**Using the information**
**A)** In the excerpt on tag match synchronization, by how many cycles does the straightforward solution delay tag matching?
**B)** Based on the excerpt on tag match synchronization, explain why a deadlock occurs in the worst case.
**C)** From the excerpt on tag match synchronization, transcribe the stretch from "## Fig. 5 Synchronizing" through "each clock cycle.".

**Excerpted text**
Fig. 4 The pulse generator

# Tag Match Synchronization

The performance of a superscalar processor depends on its ability to execute the maximum number of instructions in the minimum possible time. The instructions waiting in the issue queue for other instructions to complete can be issued only after a tag match occurs for the corresponding source operand(s). The synchronization delay introduced due to running the *Wakeup* logic and the execution units on different clocks can introduce some penalty in performance. Thus, it is desirable to have the *Wakeup* logic of the issue queue in the same clock domain as the execution units.

However, we still have to synchronize the tags generated by the execution units with the write-back and dispatch units running on Clk1. Consider the worst case situation in the pipeline illustrated in Fig. 5. The execution units generate the results of destination register X(say) in the negative phase of clock cycle a0 of Clk2, and the tags are broadcast in the positive phase of a1. The tags are synchronized to Clk1 by using two synchronizers and they can be used only after two rising edges of *Clk1*. In the worst case, the rising edge of clock cycle b1 just misses the generated tags. In this case, tags become available in the positive phase of clock cycle b3 of Clk1. Thus, any instruction entered into the issue queue before b3 and requiring the result of X marks the corresponding source register as unavailable. If an instruction requiring the result of X is entered into the issue queue in the negative phase of clock cycle b2, it becomes valid in the domain of Clk1 in b3 and in the domain of Clk2 in a4. So, this instruction is waiting in the issue queue for a tag which has been generated four cycles ago and was missed. Hence, this instruction can never be issued and a deadlock occurs.



## Fig. 5 Synchronizing tag matches

#### B. Tag storing

A straightforward solution to this problem is to delay the tag matching by three cycles [19][20]. The tags generated in the cycle a0 are made available for comparison in cycle a4. However, if there are other instructions in the issue queue waiting for the result of X, which could have been potentially woken up in cycles a1, a2 or a3 can become awake only from clock cycle a4. This not only introduces a considerable delay in issuing the instructions, but also increases the probability of having more than two requests (the width of the pipeline) in each clock cycle.

**Stored data**
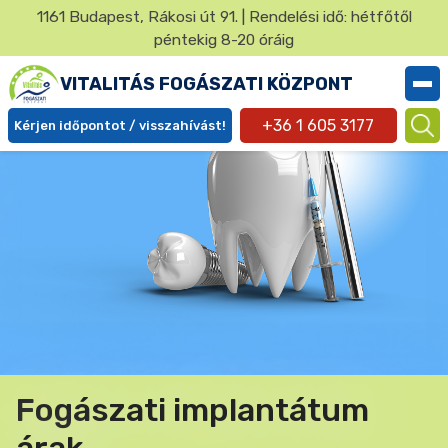
Ugrás
1161 Budapest, Rákosi út 91. | Rendelési idő: hétfőtől
a
péntekig 8-20 óráig
✕
tartalomra
VITALITÁS FOGÁSZATI KÖZPONT
+36 1 605 3177
Kérjen időpontot / visszahívást!
Ügyfél
menü
Fogászati implantátum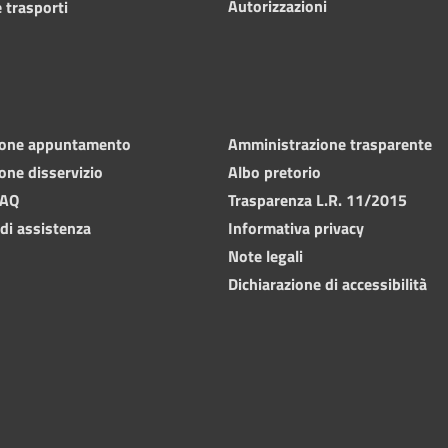
Autorizzazioni
 trasporti
ione appuntamento
Amministrazione trasparente
one disservizio
Albo pretorio
FAQ
Trasparenza L.R. 11/2015
 di assistenza
Informativa privacy
Note legali
Dichiarazione di accessibilità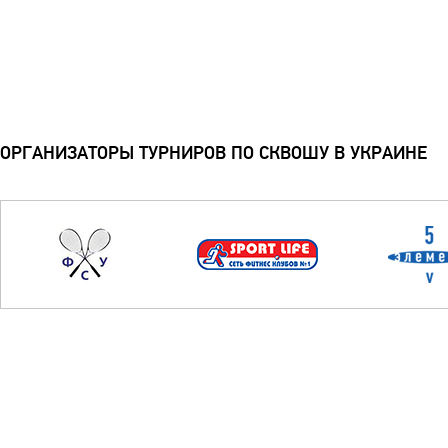
ОРГАНИЗАТОРЫ ТУРНИРОВ ПО СКВОШУ В УКРАИНЕ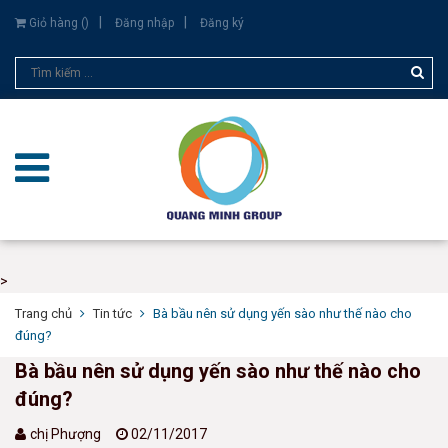
Giỏ hàng (
)
Đăng nhập
Đăng ký
>
Trang chủ
Tin tức
Bà bầu nên sử dụng yến sào như thế nào cho
đúng?
Bà bầu nên sử dụng yến sào như thế nào cho
đúng?
chị Phượng
02/11/2017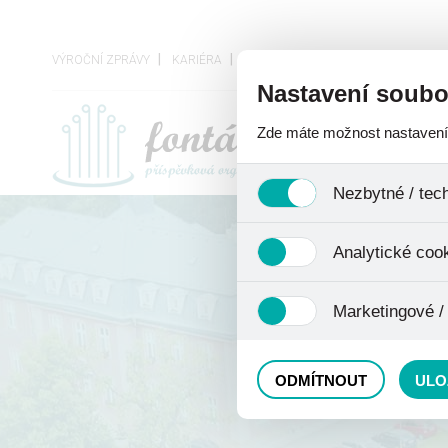
VÝROČNÍ ZPRÁVY
KARIÉRA
VEŘEJNÉ ZAKÁZKY
OCHRANA O
Nastavení soubo
Zde máte možnost nastavení s
O ORGANIZACI
Nezbytné / tec
Jedná se o technické soubory,
Analytické coo
se mimo jiné k ukládání produ
není zapotřebí Váš souhlas a 
Analytické cookies shromažďu
Marketingové /
nejedná o osobní údaje, proto
odkazy, prohlížené zboží apod
Tyto cookies nám umožňují lé
ODMÍTNOUT
ULO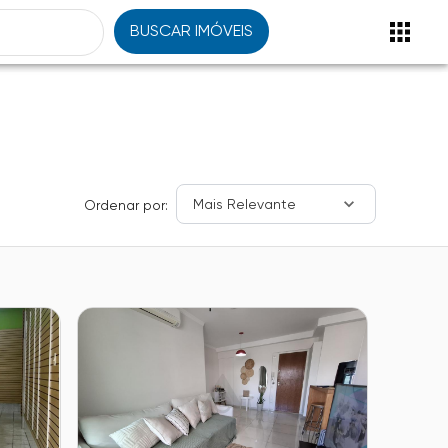
BUSCAR IMÓVEIS
Mais Relevante
Ordenar por: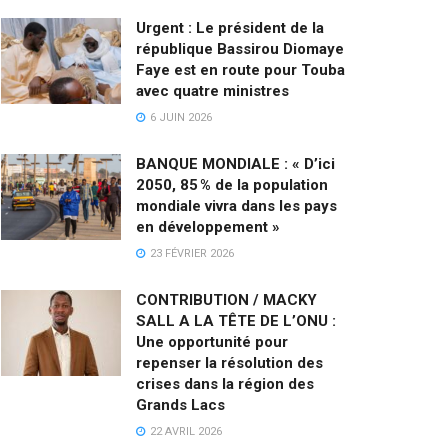
Urgent : Le président de la
république Bassirou Diomaye
Faye est en route pour Touba
avec quatre ministres
6 JUIN 2026
BANQUE MONDIALE : « D’ici
2050, 85 % de la population
mondiale vivra dans les pays
en développement »
23 FÉVRIER 2026
CONTRIBUTION / MACKY
SALL A LA TÊTE DE L’ONU :
Une opportunité pour
repenser la résolution des
crises dans la région des
Grands Lacs
22 AVRIL 2026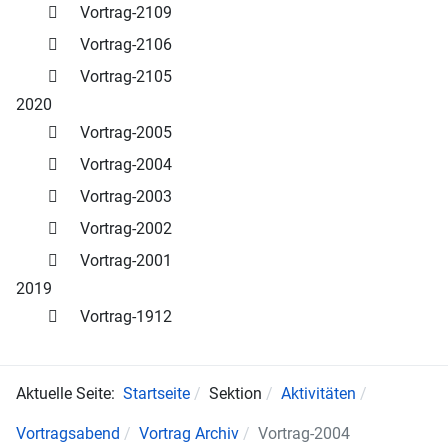
Vortrag-2109
Vortrag-2106
Vortrag-2105
2020
Vortrag-2005
Vortrag-2004
Vortrag-2003
Vortrag-2002
Vortrag-2001
2019
Vortrag-1912
Aktuelle Seite:
Startseite
Sektion
Aktivitäten
Vortragsabend
Vortrag Archiv
Vortrag-2004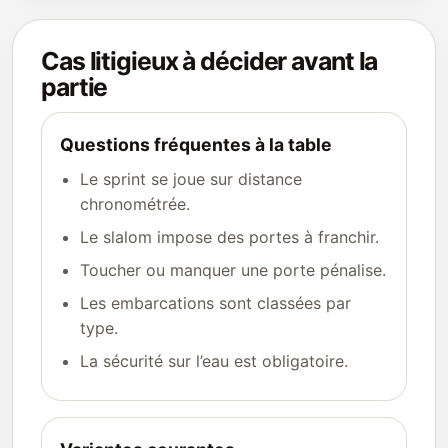
Cas litigieux à décider avant la
partie
Questions fréquentes à la table
Le sprint se joue sur distance
chronométrée.
Le slalom impose des portes à franchir.
Toucher ou manquer une porte pénalise.
Les embarcations sont classées par
type.
La sécurité sur l’eau est obligatoire.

**Solutions to the problems**
**A)** Three cycles.

**B)** An instruction that needs the result of X and enters the issue queue in the negative phase of b2 becomes valid in the Clk1 domain in b3 and in the Clk2 domain in a4. By then, the tag it waits for was generated four cycles earlier and was missed. The instruction can never be issued, so the pipeline deadlocks.

**C)**
## Fig. 5 Synchronizing tag matches

#### B. Tag storing

A straightforward solution to this problem is to delay the tag matching by three cycles [19][20]. The tags generated in the cycle a0 are made available for comparison in cycle a4. However, if there are other instructions in the issue queue waiting for the result of X, which could have been potentially woken up in cycles a1, a2 or a3 can become awake only from clock cycle a4. This not only introduces a considerable delay in issuing the instructions, but also increases the probability of having more than two requests (the width of the pipeline) in each clock cycle.